BYD, backed by Warren Buffett’s Berkshire Hathaway, has not provided an official comment on the reports. The company’s decision sheds light on the challenges it faces in its domestic market, particularly concerning its hybrid vehicles, amid efforts to expand globally and compete with companies like Tesla. Rival automakers, including Volkswagen, have previously highlighted risks associated with pouch-type batteries, emphasizing concerns about potential thermal runaway incidents. BYD faced a recall in 2022 for over 60,000 Tang DM-i hybrids that utilized pouch-type batteries, citing a defect that could lead to thermal runaway.
While no reported cases of battery leakages from BYD cars have surfaced, the company and industry experts express concerns about the vulnerability of pouch-type batteries to leaks. The move to prismatic batteries, considered less prone to such risks, aligns with BYD’s efforts to address safety concerns and enhance the overall performance of its hybrid vehicles.
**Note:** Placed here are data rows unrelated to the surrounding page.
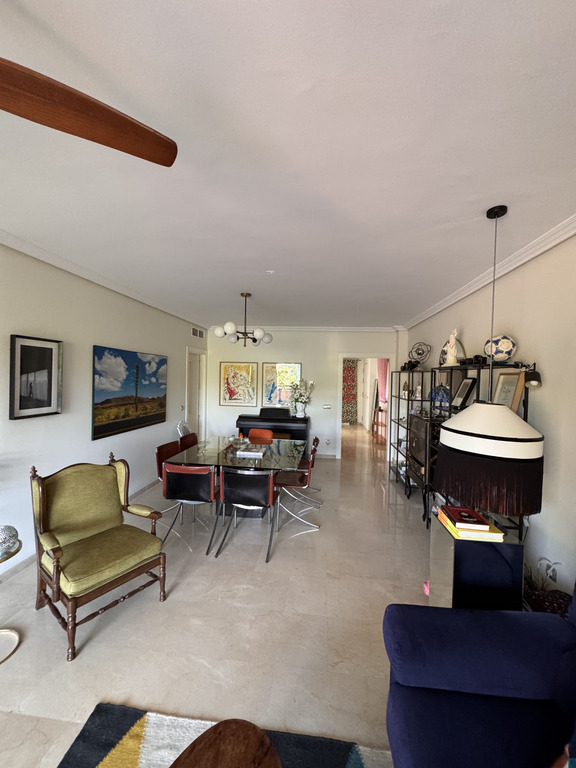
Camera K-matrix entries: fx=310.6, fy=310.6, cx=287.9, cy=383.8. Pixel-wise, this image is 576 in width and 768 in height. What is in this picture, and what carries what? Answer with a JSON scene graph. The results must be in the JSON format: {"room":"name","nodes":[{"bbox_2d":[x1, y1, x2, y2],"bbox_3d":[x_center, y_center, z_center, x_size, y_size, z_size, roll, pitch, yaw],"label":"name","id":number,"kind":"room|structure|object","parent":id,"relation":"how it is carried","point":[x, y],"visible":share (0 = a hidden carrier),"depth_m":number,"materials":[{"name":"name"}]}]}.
{"room":"living room","nodes":[
{"label":"living room","id":0,"kind":"room"},
{"bbox_2d":[0,239,206,580],"bbox_3d":[-2.270,0.209,1.968,0.135,2.652,9.150,1,1,6],"label":"left wall","id":1,"kind":"structure","parent":0,"point":[37,421],"depth_m":3.03,"materials":[{"name":"white paint"}]},
{"bbox_2d":[9,334,62,419],"bbox_3d":[-2.157,-0.058,2.667,0.038,0.671,0.463,1,1,6],"label":"framed picture","id":2,"kind":"object","parent":1,"relation":"attached to","point":[22,346],"visible":0.99,"depth_m":2.64,"materials":[{"name":"black paper"}]},
{"bbox_2d":[0,475,161,584],"bbox_3d":[-2.240,1.491,1.826,0.015,0.087,7.273,1,1,6],"label":"baseboard","id":3,"kind":"structure","parent":1,"relation":"attached to","point":[26,562],"depth_m":2.61,"materials":[{"name":"white paint"}]},
{"bbox_2d":[0,227,206,328],"bbox_3d":[-2.116,-1.086,2.053,0.088,0.082,7.797,1,1,6],"label":"crown molding","id":4,"kind":"structure","parent":1,"relation":"attached to","point":[64,267],"depth_m":3.03,"materials":[{"name":"white paint"}]},
{"bbox_2d":[92,345,167,439],"bbox_3d":[-1.965,0.074,4.003,0.038,0.982,1.388,1,1,6],"label":"painting","id":5,"kind":"object","parent":1,"relation":"attached to","point":[149,420],"visible":0.99,"depth_m":3.80},
{"bbox_2d":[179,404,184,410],"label":"light switch","id":6,"kind":"object","parent":1,"relation":"attached to","point":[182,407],"visible":0.99,"depth_m":5.37,"materials":[{"name":"white"}]},
{"bbox_2d":[186,347,206,438],"bbox_3d":[-1.869,0.385,6.053,0.145,2.116,0.914,1,1,6],"label":"door","id":7,"kind":"structure","parent":1,"relation":"in","point":[193,410],"depth_m":6.21,"materials":[{"name":"white paint"}]},
{"bbox_2d":[191,326,204,338],"bbox_3d":[-1.758,-0.993,6.048,0.015,0.170,0.604,1,1,6],"label":"air vent","id":8,"kind":"object","parent":1,"relation":"attached to","point":[197,331],"visible":0.99,"depth_m":6.02,"materials":[{"name":"white metal"}]},
{"bbox_2d":[0,426,432,767],"bbox_3d":[-0.047,1.603,3.849,5.390,0.099,13.154,1,1,6],"label":"floor","id":9,"kind":"structure","parent":0,"point":[84,659],"depth_m":2.02,"materials":[{"name":"beige tile"}]},
{"bbox_2d":[0,536,21,663],"bbox_3d":[-1.769,1.286,1.800,0.384,0.559,0.390,1,1,6],"label":"side table","id":10,"kind":"object","parent":9,"relation":"on","point":[13,651],"visible":0.91,"depth_m":1.86,"materials":[{"name":"metal"}]},
{"bbox_2d":[0,524,17,558],"bbox_3d":[-1.737,0.932,1.859,0.186,0.176,0.184,0,1,-35],"label":"decorative ball","id":11,"kind":"object","parent":10,"relation":"on","point":[2,541],"visible":1,"depth_m":1.84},
{"bbox_2d":[30,453,166,659],"bbox_3d":[-1.321,1.064,2.171,0.719,0.991,0.686,2,1,37],"label":"armchair","id":12,"kind":"object","parent":9,"relation":"on","point":[57,550],"visible":0.99,"depth_m":2.11,"materials":[{"name":"green fabric"}]},
{"bbox_2d":[155,438,183,513],"bbox_3d":[-1.250,1.130,3.677,0.536,0.819,0.494,1,1,6],"label":"red chair","id":13,"kind":"object","parent":9,"relation":"on","point":[174,442],"visible":0.41,"depth_m":3.65,"materials":[{"name":"red leather"}]},
{"bbox_2d":[176,420,191,438],"bbox_3d":[-1.579,1.045,5.128,0.478,0.862,0.467,1,1,6],"label":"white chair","id":14,"kind":"object","parent":9,"relation":"on","point":[179,431],"visible":0.4,"depth_m":5.09,"materials":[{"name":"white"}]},
{"bbox_2d":[160,462,216,555],"bbox_3d":[-0.927,1.142,3.091,0.491,0.815,0.548,1,1,6],"label":"black chair","id":15,"kind":"object","parent":9,"relation":"on","point":[181,494],"visible":0.91,"depth_m":2.89,"materials":[{"name":"black leather"}]},
{"bbox_2d":[179,432,198,451],"bbox_3d":[-1.222,1.106,4.307,0.528,0.825,0.487,1,1,6],"label":"red chair","id":16,"kind":"object","parent":9,"relation":"on","point":[193,441],"visible":0.28,"depth_m":4.34,"materials":[{"name":"red leather"}]},
{"bbox_2d":[54,702,391,767],"bbox_3d":[-0.082,1.615,0.242,1.942,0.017,2.350,1,1,6],"label":"rug","id":17,"kind":"object","parent":9,"relation":"on","point":[122,726],"visible":0.81,"depth_m":1.36,"materials":[{"name":"carpet"}]},
{"bbox_2d":[168,718,281,767],"bbox_3d":[-0.232,1.377,0.701,0.654,0.404,0.856,1,1,6],"label":"coffee table","id":18,"kind":"object","parent":17,"relation":"on","point":[192,760],"visible":1,"depth_m":1.00,"materials":[{"name":"brown wood"}]},
{"bbox_2d":[169,436,309,519],"bbox_3d":[-0.508,1.172,3.826,1.428,0.753,1.421,1,1,6],"label":"dining table","id":19,"kind":"object","parent":9,"relation":"on","point":[204,460],"visible":0.69,"depth_m":3.52,"materials":[{"name":"clear glass"}]},
{"bbox_2d":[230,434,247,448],"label":"glass bowl","id":20,"kind":"object","parent":19,"relation":"on","point":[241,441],"visible":0.99,"depth_m":3.89,"materials":[{"name":"glass"}]},
{"bbox_2d":[236,445,265,457],"bbox_3d":[-0.429,0.777,3.616,0.314,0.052,0.257,1,1,6],"label":"book","id":21,"kind":"object","parent":19,"relation":"on","point":[246,452],"visible":0.99,"depth_m":3.53,"materials":[{"name":"white paper"}]},
{"bbox_2d":[215,466,277,562],"bbox_3d":[-0.369,1.154,3.018,0.506,0.814,0.560,1,1,6],"label":"black chair","id":22,"kind":"object","parent":9,"relation":"on","point":[241,483],"visible":0.98,"depth_m":2.83,"materials":[{"name":"black leather"}]},
{"bbox_2d":[248,428,272,441],"bbox_3d":[-0.502,1.099,4.619,0.469,0.810,0.534,2,1,22],"label":"orange chair","id":23,"kind":"object","parent":9,"relation":"on","point":[252,433],"visible":0.41,"depth_m":4.79,"materials":[{"name":"orange"}]},
{"bbox_2d":[236,408,309,446],"bbox_3d":[-0.296,0.990,6.133,1.373,0.998,0.603,1,1,6],"label":"piano","id":24,"kind":"object","parent":9,"relation":"on","point":[239,420],"visible":0.61,"depth_m":5.90,"materials":[{"name":"black wood"}]},
{"bbox_2d":[288,379,314,417],"bbox_3d":[0.241,0.269,6.032,0.545,0.731,0.433,1,1,6],"label":"flower vase","id":25,"kind":"object","parent":24,"relation":"on","point":[303,388],"visible":1,"depth_m":5.98,"materials":[{"name":"white ceramic"}]},
{"bbox_2d":[273,440,321,532],"bbox_3d":[0.105,1.149,3.586,0.538,0.828,0.500,1,1,6],"label":"dining chair","id":26,"kind":"object","parent":9,"relation":"on","point":[295,484],"visible":0.83,"depth_m":3.46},
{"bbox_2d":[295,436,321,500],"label":"chair","id":27,"kind":"object","parent":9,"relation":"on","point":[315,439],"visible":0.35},
{"bbox_2d":[371,407,386,441],"bbox_3d":[2.406,1.079,8.164,0.335,0.829,0.661,1,1,6],"label":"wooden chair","id":28,"kind":"object","parent":9,"relation":"on","point":[385,425],"visible":0.69,"depth_m":8.12,"materials":[{"name":"brown wood"}]},
{"bbox_2d":[387,366,430,498],"bbox_3d":[1.956,0.669,4.877,0.377,1.824,1.057,1,1,6],"label":"metal shelf","id":29,"kind":"object","parent":9,"relation":"on","point":[390,463],"visible":0.55,"depth_m":4.81,"materials":[{"name":"black metal"}]},
{"bbox_2d":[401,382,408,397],"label":"figurine","id":30,"kind":"object","parent":29,"relation":"in","point":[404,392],"visible":0.98,"depth_m":5.06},
{"bbox_2d":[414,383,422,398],"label":"figurine","id":31,"kind":"object","parent":29,"relation":"in","point":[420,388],"visible":0.98,"depth_m":4.59,"materials":[{"name":"white ceramic"}]},
{"bbox_2d":[408,341,430,366],"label":"decorative sculpture","id":32,"kind":"object","parent":29,"relation":"on","point":[420,354],"visible":0.94,"depth_m":4.65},
{"bbox_2d":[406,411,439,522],"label":"black cabinet","id":33,"kind":"object","parent":9,"relation":"on","point":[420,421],"visible":0.44,"depth_m":3.90,"materials":[{"name":"wood"}]},
{"bbox_2d":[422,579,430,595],"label":"pink object","id":34,"kind":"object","parent":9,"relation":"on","point":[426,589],"visible":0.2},
{"bbox_2d":[428,511,524,609],"bbox_3d":[1.190,1.254,2.024,0.391,0.701,0.400,1,1,6],"label":"side table","id":35,"kind":"object","parent":9,"relation":"on","point":[450,568],"visible":0.65,"depth_m":1.85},
{"bbox_2d":[437,508,504,541],"bbox_3d":[1.154,0.884,1.998,0.282,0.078,0.283,1,1,6],"label":"book stack","id":36,"kind":"object","parent":35,"relation":"on","point":[488,530],"visible":0.67,"depth_m":1.91,"materials":[{"name":"paper"}]},
{"bbox_2d":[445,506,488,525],"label":"red book","id":37,"kind":"object","parent":36,"relation":"on","point":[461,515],"visible":0.99,"depth_m":1.95,"materials":[{"name":"red paper"}]},
{"bbox_2d":[383,580,575,767],"bbox_3d":[0.842,1.163,0.417,0.959,0.908,2.130,1,1,6],"label":"blue sofa","id":38,"kind":"object","parent":9,"relation":"on","point":[456,680],"visible":1,"depth_m":1.16,"materials":[{"name":"blue fabric"}]},
{"bbox_2d":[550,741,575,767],"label":"throw pillow","id":39,"kind":"object","parent":38,"relation":"on","point":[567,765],"visible":0.98,"depth_m":0.86,"materials":[{"name":"fabric"}]},
{"bbox_2d":[434,362,535,536],"bbox_3d":[1.756,0.710,2.985,0.377,1.763,1.275,1,1,6],"label":"metal shelf","id":40,"kind":"object","parent":9,"relation":"on","point":[491,392],"visible":0.19,"depth_m":2.95,"materials":[{"name":"black metal"}]},
{"bbox_2d":[429,384,450,407],"bbox_3d":[1.858,0.134,3.786,0.275,0.232,0.279,0,1,-41],"label":"blue lamp","id":41,"kind":"object","parent":40,"relation":"on","point":[440,392],"visible":0.92,"depth_m":3.71,"materials":[{"name":"blue glass"}]},
{"bbox_2d":[444,329,459,365],"bbox_3d":[1.749,-0.389,3.320,0.134,0.401,0.153,1,1,-29],"label":"figurine","id":42,"kind":"object","parent":40,"relation":"on","point":[453,360],"visible":0.98,"depth_m":3.29,"materials":[{"name":"white ceramic"}]},
{"bbox_2d":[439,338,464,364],"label":"decorative plate","id":43,"kind":"object","parent":40,"relation":"on","point":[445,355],"visible":0.49,"depth_m":3.59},
{"bbox_2d":[451,376,476,408],"bbox_3d":[1.761,0.080,3.118,0.117,0.314,0.273,1,1,6],"label":"picture frame","id":44,"kind":"object","parent":40,"relation":"on","point":[462,394],"visible":0.97,"depth_m":3.09,"materials":[{"name":"black wood"}]},
{"bbox_2d":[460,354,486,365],"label":"camera","id":45,"kind":"object","parent":40,"relation":"on","point":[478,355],"visible":0.73,"depth_m":2.89,"materials":[{"name":"black"}]},
{"bbox_2d":[484,334,517,362],"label":"decorative plate","id":46,"kind":"object","parent":40,"relation":"on","point":[510,354],"visible":0.91,"depth_m":2.55,"materials":[{"name":"white ceramic"}]},
{"bbox_2d":[491,370,524,412],"bbox_3d":[1.750,0.091,2.499,0.088,0.371,0.317,1,1,6],"label":"picture frame","id":47,"kind":"object","parent":40,"relation":"on","point":[516,376],"visible":0.7,"depth_m":2.46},
{"bbox_2d":[523,363,542,388],"bbox_3d":[1.744,-0.057,2.223,0.124,0.177,0.115,1,1,6],"label":"wall lamp","id":48,"kind":"object","parent":40,"relation":"attached to","point":[534,379],"visible":0.91,"depth_m":2.19,"materials":[{"name":"black metal"}]},
{"bbox_2d":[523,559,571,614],"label":"potted plant","id":49,"kind":"object","parent":9,"relation":"on","point":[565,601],"visible":0.38,"depth_m":1.91,"materials":[{"name":"plant"}]},
{"bbox_2d":[0,0,575,329],"bbox_3d":[-0.121,-1.144,2.845,4.791,0.103,11.072,1,1,6],"label":"ceiling","id":50,"kind":"structure","parent":0,"point":[238,279],"depth_m":1.40,"materials":[{"name":"white paint"}]},
{"bbox_2d":[0,57,177,167],"bbox_3d":[-0.892,-0.826,0.603,1.322,0.486,1.313,1,1,6],"label":"ceiling fan","id":51,"kind":"object","parent":50,"relation":"hanging from","point":[97,115],"visible":0.99,"depth_m":0.84,"materials":[{"name":"brown wood"}]},
{"bbox_2d":[213,292,271,346],"bbox_3d":[-0.562,-0.802,3.896,0.704,0.662,0.708,1,1,6],"label":"chandelier","id":52,"kind":"object","parent":50,"relation":"hanging from","point":[260,333],"visible":1,"depth_m":3.82,"materials":[{"name":"metal"}]},
{"bbox_2d":[266,269,275,274],"bbox_3d":[-0.172,-1.097,3.056,0.095,0.030,0.093,1,1,6],"label":"smoke detector","id":53,"kind":"object","parent":50,"relation":"attached to","point":[271,271],"visible":0.98,"depth_m":3.04,"materials":[{"name":"white plastic"}]},
{"bbox_2d":[434,203,544,511],"bbox_3d":[1.194,-0.211,1.830,0.549,1.647,0.553,1,1,6],"label":"pendant lamp","id":54,"kind":"object","parent":50,"relation":"hanging from","point":[511,420],"visible":0.99,"depth_m":1.64,"materials":[{"name":"black fabric"}]},
{"bbox_2d":[204,328,402,458],"bbox_3d":[0.230,0.173,6.372,4.015,2.658,0.133,1,1,6],"label":"back wall","id":55,"kind":"structure","parent":0,"point":[336,350],"depth_m":6.28,"materials":[{"name":"white paint"}]},
{"bbox_2d":[219,361,257,405],"bbox_3d":[-1.026,-0.006,6.401,0.761,0.914,0.031,1,1,6],"label":"framed picture","id":56,"kind":"object","parent":55,"relation":"attached to","point":[239,378],"visible":1,"depth_m":6.39},
{"bbox_2d":[261,362,301,408],"bbox_3d":[-0.128,0.040,6.315,0.775,0.934,0.032,1,1,6],"label":"framed picture","id":57,"kind":"object","parent":55,"relation":"attached to","point":[268,376],"visible":0.9,"depth_m":6.31},
{"bbox_2d":[201,325,402,331],"bbox_3d":[0.204,-1.118,6.231,4.031,0.099,0.142,1,1,6],"label":"crown molding","id":58,"kind":"structure","parent":55,"relation":"attached to","point":[355,328],"depth_m":6.19,"materials":[{"name":"white paint"}]},
{"bbox_2d":[322,403,331,408],"bbox_3d":[0.771,0.442,6.155,0.158,0.110,0.017,1,1,6],"label":"light switch","id":59,"kind":"object","parent":55,"relation":"attached to","point":[326,407],"visible":0.98,"depth_m":6.15,"materials":[{"name":"white plastic"}]},
{"bbox_2d":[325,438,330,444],"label":"wall socket","id":60,"kind":"object","parent":55,"relation":"attached to","point":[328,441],"visible":0.99,"depth_m":6.14,"materials":[{"name":"white plastic"}]},
{"bbox_2d":[336,354,392,459],"bbox_3d":[1.525,0.314,6.177,1.210,2.311,0.490,1,1,6],"label":"doorway","id":61,"kind":"object","parent":55,"relation":"in","point":[360,355],"visible":0.81,"depth_m":6.19,"materials":[{"name":"white paint"}]},
{"bbox_2d":[341,358,357,422],"bbox_3d":[2.028,0.245,11.158,1.025,2.341,0.075,1,1,6],"label":"curtain","id":62,"kind":"object","parent":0,"point":[352,370],"visible":0.71,"depth_m":11.12,"materials":[{"name":"fabric"}]},
{"bbox_2d":[377,358,388,401],"bbox_3d":[2.512,-0.166,8.225,0.086,1.381,1.124,1,1,6],"label":"curtain","id":63,"kind":"object","parent":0,"point":[383,391],"visible":0.4,"depth_m":8.19,"materials":[{"name":"pink fabric"}]},
{"bbox_2d":[405,227,575,602],"bbox_3d":[1.839,0.298,1.520,0.134,2.669,8.799,1,1,6],"label":"right wall","id":64,"kind":"structure","parent":0,"point":[564,444],"depth_m":2.23,"materials":[{"name":"paint"}]},
{"bbox_2d":[400,213,575,329],"bbox_3d":[1.801,-0.987,1.750,0.090,0.087,8.000,1,1,6],"label":"crown molding","id":65,"kind":"structure","parent":64,"relation":"attached to","point":[554,242],"depth_m":2.58,"materials":[{"name":"white paint"}]},
{"bbox_2d":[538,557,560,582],"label":"wall socket","id":66,"kind":"object","parent":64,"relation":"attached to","point":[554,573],"visible":0.82,"depth_m":2.09,"materials":[{"name":"white"}]}
]}

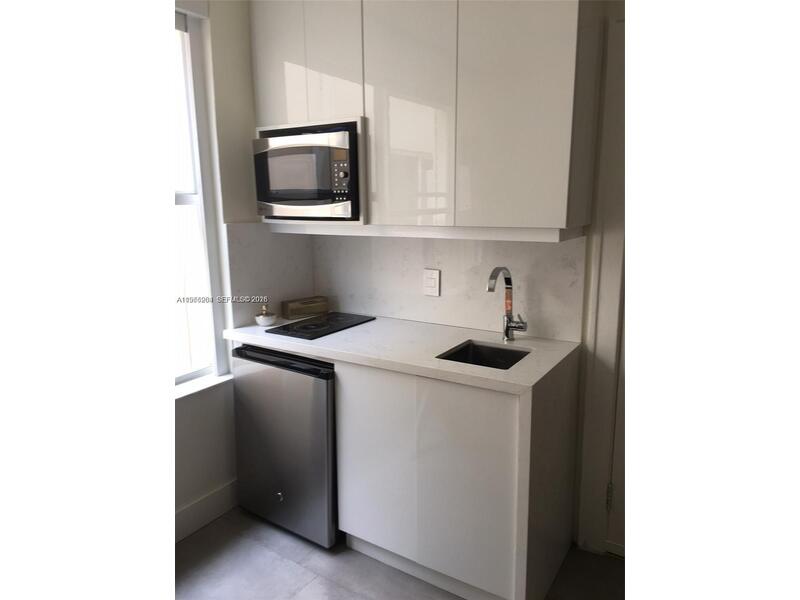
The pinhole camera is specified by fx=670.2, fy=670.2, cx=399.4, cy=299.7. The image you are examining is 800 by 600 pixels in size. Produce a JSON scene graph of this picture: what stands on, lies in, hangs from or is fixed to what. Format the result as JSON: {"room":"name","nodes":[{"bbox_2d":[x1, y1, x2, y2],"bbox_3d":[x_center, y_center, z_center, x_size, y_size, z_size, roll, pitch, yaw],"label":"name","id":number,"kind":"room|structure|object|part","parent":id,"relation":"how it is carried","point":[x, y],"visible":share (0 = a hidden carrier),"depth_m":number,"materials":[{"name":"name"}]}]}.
{"room":"kitchen","nodes":[
{"label":"kitchen","id":0,"kind":"room"},
{"bbox_2d":[171,0,312,535],"bbox_3d":[-1.447,-0.123,2.063,0.181,2.607,3.555,7,13,33],"label":"left wall","id":1,"kind":"structure","parent":0,"point":[197,494],"depth_m":2.91,"materials":[{"name":"white paint"}]},
{"bbox_2d":[169,7,228,389],"bbox_3d":[-1.144,-0.347,2.461,0.080,1.588,1.103,7,13,33],"label":"window","id":2,"kind":"structure","parent":1,"relation":"in","point":[194,197],"depth_m":2.88,"materials":[{"name":"white"}]},
{"bbox_2d":[174,372,233,399],"bbox_3d":[-0.987,0.407,2.733,0.114,0.032,0.791,7,13,33],"label":"window sill","id":3,"kind":"structure","parent":1,"relation":"attached to","point":[216,382],"depth_m":2.89,"materials":[{"name":"white paint"}]},
{"bbox_2d":[175,479,238,541],"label":"baseboard","id":4,"kind":"structure","parent":1,"relation":"attached to","point":[196,505],"depth_m":2.96,"materials":[{"name":"white paint"}]},
{"bbox_2d":[224,223,314,327],"bbox_3d":[-0.594,-0.143,3.164,0.015,0.445,0.548,7,13,33],"label":"side backsplash","id":5,"kind":"structure","parent":1,"relation":"attached to","point":[287,237],"depth_m":3.11,"materials":[{"name":"white stone"}]},
{"bbox_2d":[175,503,622,599],"bbox_3d":[-0.111,1.394,1.114,4.160,0.099,4.438,7,13,33],"label":"floor","id":6,"kind":"structure","parent":0,"point":[184,547],"depth_m":2.59,"materials":[{"name":"grey tile"}]},
{"bbox_2d":[230,344,337,549],"bbox_3d":[-0.342,0.574,3.037,0.562,0.811,0.617,7,13,33],"label":"mini fridge","id":7,"kind":"object","parent":6,"relation":"on","point":[260,378],"visible":0.55,"depth_m":2.76,"materials":[{"name":"silver metal"}]},
{"bbox_2d":[334,353,578,599],"bbox_3d":[0.194,0.635,2.710,0.925,0.829,0.614,7,13,33],"label":"base cabinet","id":8,"kind":"object","parent":6,"relation":"on","point":[350,390],"visible":0.73,"depth_m":2.40,"materials":[{"name":"white"}]},
{"bbox_2d":[221,313,581,394],"bbox_3d":[-0.047,0.157,2.760,1.583,0.036,0.654,7,13,33],"label":"countertop","id":9,"kind":"structure","parent":8,"relation":"on","point":[456,343],"depth_m":2.55,"materials":[{"name":"white stone"}]},
{"bbox_2d":[255,305,276,326],"bbox_3d":[-0.600,0.068,2.997,0.098,0.092,0.098,7,13,33],"label":"sugar bowl","id":10,"kind":"object","parent":9,"relation":"on","point":[265,320],"visible":1,"depth_m":2.97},
{"bbox_2d":[281,295,328,318],"bbox_3d":[-0.462,0.033,3.246,0.225,0.074,0.089,-9,14,-38],"label":"wooden box","id":11,"kind":"object","parent":9,"relation":"on","point":[292,305],"visible":0.99,"depth_m":3.20,"materials":[{"name":"brown wood"}]},
{"bbox_2d":[267,311,375,339],"bbox_3d":[-0.340,0.107,2.995,0.284,0.010,0.424,7,13,33],"label":"cooktop","id":12,"kind":"object","parent":9,"relation":"in","point":[305,328],"visible":0.99,"depth_m":2.95,"materials":[{"name":"black glass"}]},
{"bbox_2d":[436,340,530,369],"bbox_3d":[0.319,0.302,2.515,0.308,0.166,0.366,7,13,33],"label":"sink","id":13,"kind":"object","parent":9,"relation":"in","point":[477,348],"visible":0.33,"depth_m":2.66,"materials":[{"name":"black metal"}]},
{"bbox_2d":[487,266,527,341],"bbox_3d":[0.409,0.024,2.576,0.096,0.311,0.239,7,13,33],"label":"faucet","id":14,"kind":"object","parent":9,"relation":"on","point":[507,335],"visible":0.99,"depth_m":2.64,"materials":[{"name":"silver metal"}]},
{"bbox_2d":[290,1,628,553],"bbox_3d":[0.751,-0.219,2.564,3.148,2.480,0.158,7,13,33],"label":"back wall","id":15,"kind":"structure","parent":0,"point":[583,336],"depth_m":2.53,"materials":[{"name":"white paint"}]},
{"bbox_2d":[249,0,601,238],"bbox_3d":[0.039,-0.828,2.657,1.414,1.097,0.360,7,13,33],"label":"upper cabinet","id":16,"kind":"object","parent":15,"relation":"attached to","point":[501,209],"visible":0.94,"depth_m":2.39,"materials":[{"name":"white"}]},
{"bbox_2d":[252,125,358,220],"bbox_3d":[-0.313,-0.530,2.872,0.536,0.348,0.389,7,13,33],"label":"microwave","id":17,"kind":"object","parent":16,"relation":"in","point":[282,187],"visible":0.85,"depth_m":2.69,"materials":[{"name":"metal"}]},
{"bbox_3d":[-0.228,-0.485,2.585,0.079,0.211,0.061,7,13,33],"label":"control panel","id":18,"kind":"part","parent":17,"relation":"part of","materials":[{"name":"black plastic"}]},
{"bbox_3d":[-0.395,-1.032,2.733,0.472,0.664,0.096,7,13,33],"label":"upper cabinet door","id":19,"kind":"part","parent":16,"relation":"part of","materials":[{"name":"white"}]},
{"bbox_3d":[0.021,-0.730,2.480,0.301,0.966,0.087,7,13,33],"label":"cabinet door","id":20,"kind":"part","parent":16,"relation":"part of","materials":[{"name":"white"}]},
{"bbox_3d":[0.387,-0.719,2.237,0.340,0.978,0.076,7,13,33],"label":"cabinet door","id":21,"kind":"part","parent":16,"relation":"part of","materials":[{"name":"white"}]},
{"bbox_2d":[316,232,585,341],"bbox_3d":[0.117,-0.110,2.966,1.353,0.426,0.015,7,13,33],"label":"backsplash","id":22,"kind":"structure","parent":15,"relation":"attached to","point":[376,306],"depth_m":2.87,"materials":[{"name":"white stone"}]},
{"bbox_2d":[423,268,440,296],"bbox_3d":[0.138,-0.077,2.936,0.076,0.119,0.009,7,13,33],"label":"wall socket","id":23,"kind":"object","parent":22,"relation":"attached to","point":[431,291],"visible":0.99,"depth_m":2.93,"materials":[{"name":"white plastic"}]},
{"bbox_2d":[576,3,628,556],"bbox_3d":[1.200,0.037,2.297,1.047,2.102,0.141,7,13,33],"label":"door frame","id":24,"kind":"structure","parent":15,"relation":"attached to","point":[612,244],"depth_m":2.51,"materials":[{"name":"white paint"}]},
{"bbox_3d":[0.850,0.799,2.730,0.016,0.108,0.017,7,13,33],"label":"hinge","id":25,"kind":"part","parent":24,"relation":"part of","materials":[{"name":"metal"}]},
{"bbox_2d":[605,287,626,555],"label":"door","id":26,"kind":"structure","parent":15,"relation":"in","point":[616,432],"depth_m":2.58,"materials":[{"name":"white paint"}]}
]}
It’s important to note that BYD’s decision also reflects broader industry trends, with other automakers, including Tesla, expressing reservations about the use of pouch-type batteries. Pouch-type batteries are lighter but face challenges related to corrosion and potential vulnerabilities in crash scenarios. BYD plans to replace the pouch batteries in its plug-in hybrid electric vehicles (PHEVs) with a specific type of prismatic battery known as “Short Blade.” The company sold 98% of its hybrid cars domestically in 2023, and this shift in battery technology aims to enhance safety and reliability for its PHEV models, primarily sold in the Chinese market.
The financial impact of this production shift on BYD remains unclear, but the company’s move aligns with its commitment to self-developed technologies and addressing safety concerns associated with its hybrid vehicles. The transition to prismatic batteries reflects BYD’s focus on sustainable growth and its ambitions in the evolving electric vehicle market.